▸ Your objective
In the entries below, every line that contains "cachorros" must be located and copied.

▸ Page images and extracted text
= = = =

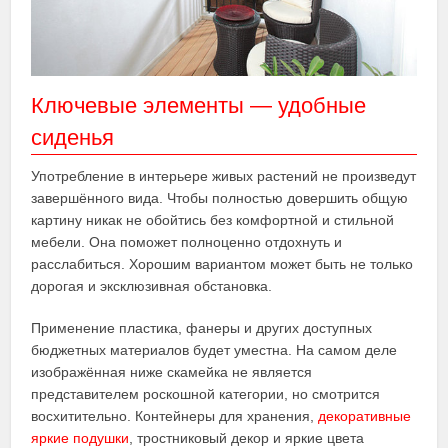
Ключевые элементы — удобные
сиденья
Употребление в интерьере живых растений не произведут
завершённого вида. Чтобы полностью довершить общую
картину никак не обойтись без комфортной и стильной
мебели. Она поможет полноценно отдохнуть и
расслабиться. Хорошим вариантом может быть не только
дорогая и эксклюзивная обстановка.
Применение пластика, фанеры и других доступных
бюджетных материалов будет уместна. На самом деле
изображённая ниже скамейка не является
представителем роскошной категории, но смотрится
восхитительно. Контейнеры для хранения,
декоративные
яркие подушки
, тростниковый декор и яркие цвета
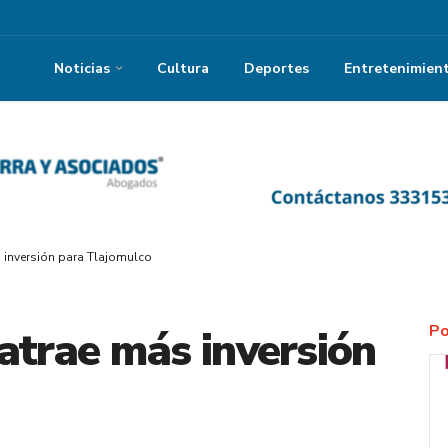
Noticias
Cultura
Deportes
Entretenimien
 inversión para Tlajomulco
Po
atrae más inversión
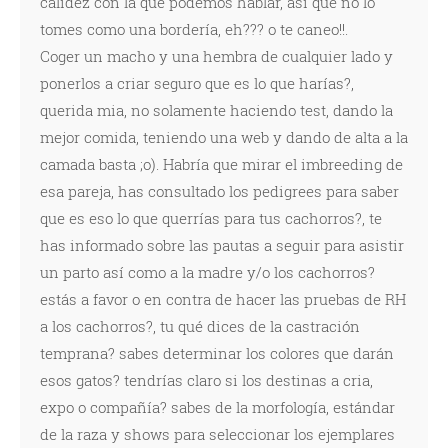
calidez con la que podemos hablar, así que no lo
tomes como una bordería, eh??? o te caneo!!.
Coger un macho y una hembra de cualquier lado y
ponerlos a criar seguro que es lo que harías?,
querida mia, no solamente haciendo test, dando la
mejor comida, teniendo una web y dando de alta a la
camada basta ;o). Habría que mirar el imbreeding de
esa pareja, has consultado los pedigrees para saber
que es eso lo que querrías para tus cachorros?, te
has informado sobre las pautas a seguir para asistir
un parto así como a la madre y/o los cachorros?
estás a favor o en contra de hacer las pruebas de RH
a los cachorros?, tu qué dices de la castración
temprana? sabes determinar los colores que darán
esos gatos? tendrías claro si los destinas a cria,
expo o compañía? sabes de la morfología, estándar
de la raza y shows para seleccionar los ejemplares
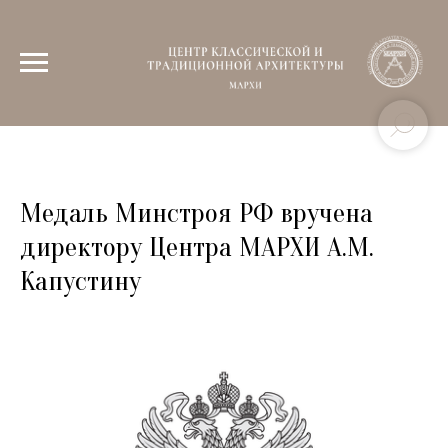
Медаль Минстроя РФ вручена
директору Центра МАРХИ А.М.
Капустину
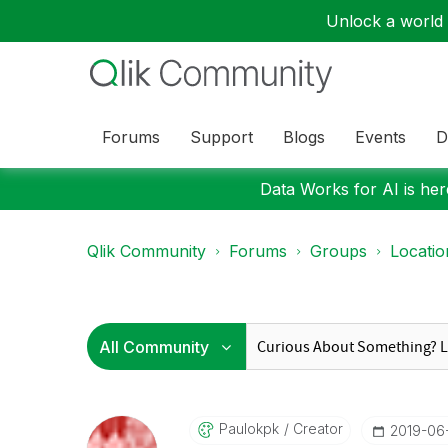
Unlock a world o
Forums
Support
Blogs
Events
D
Data Works for AI is here
Qlik Community
Forums
Groups
Locati
Paulokpk
Creator
‎2019-06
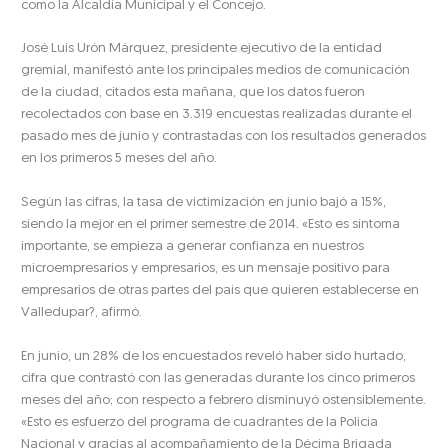
como la Alcaldía Municipal y el Concejo.
José Luis Urón Márquez, presidente ejecutivo de la entidad
gremial, manifestó ante los principales medios de comunicación
de la ciudad, citados esta mañana, que los datos fueron
recolectados con base en 3.319 encuestas realizadas durante el
pasado mes de junio y contrastadas con los resultados generados
en los primeros 5 meses del año.
Según las cifras, la tasa de victimización en junio bajó a 15%,
siendo la mejor en el primer semestre de 2014. «Esto es síntoma
importante, se empieza a generar confianza en nuestros
microempresarios y empresarios, es un mensaje positivo para
empresarios de otras partes del país que quieren establecerse en
Valledupar?, afirmó.
En junio, un 28% de los encuestados reveló haber sido hurtado,
cifra que contrastó con las generadas durante los cinco primeros
meses del año; con respecto a febrero disminuyó ostensiblemente.
«Esto es esfuerzo del programa de cuadrantes de la Policía
Nacional y gracias al acompañamiento de la Décima Brigada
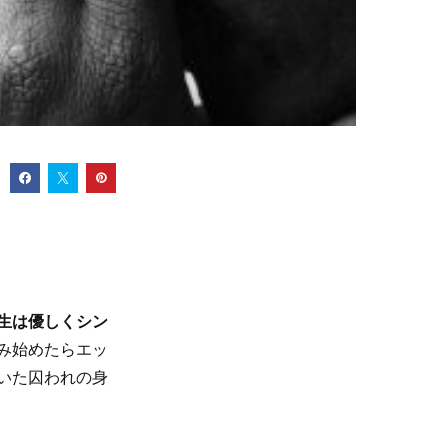
生は優しくシン
み始めたらエッ
いた囚われの身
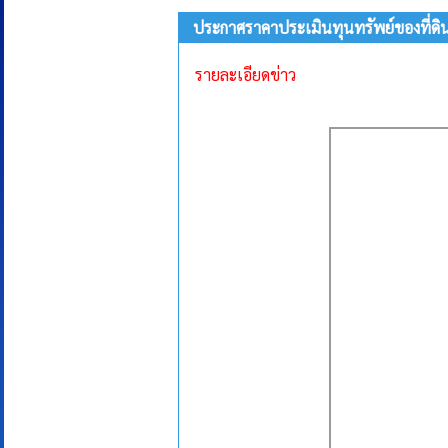
ประกาศราคาประเมินทุนทรัพย์ของที่ดินแ
รายละเอียดข่าว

= = = =

▸ Solution for this exercise
que es eso lo que querrías para tus cachorros?, te
un parto así como a la madre y/o los cachorros?
a los cachorros?, tu qué dices de la castración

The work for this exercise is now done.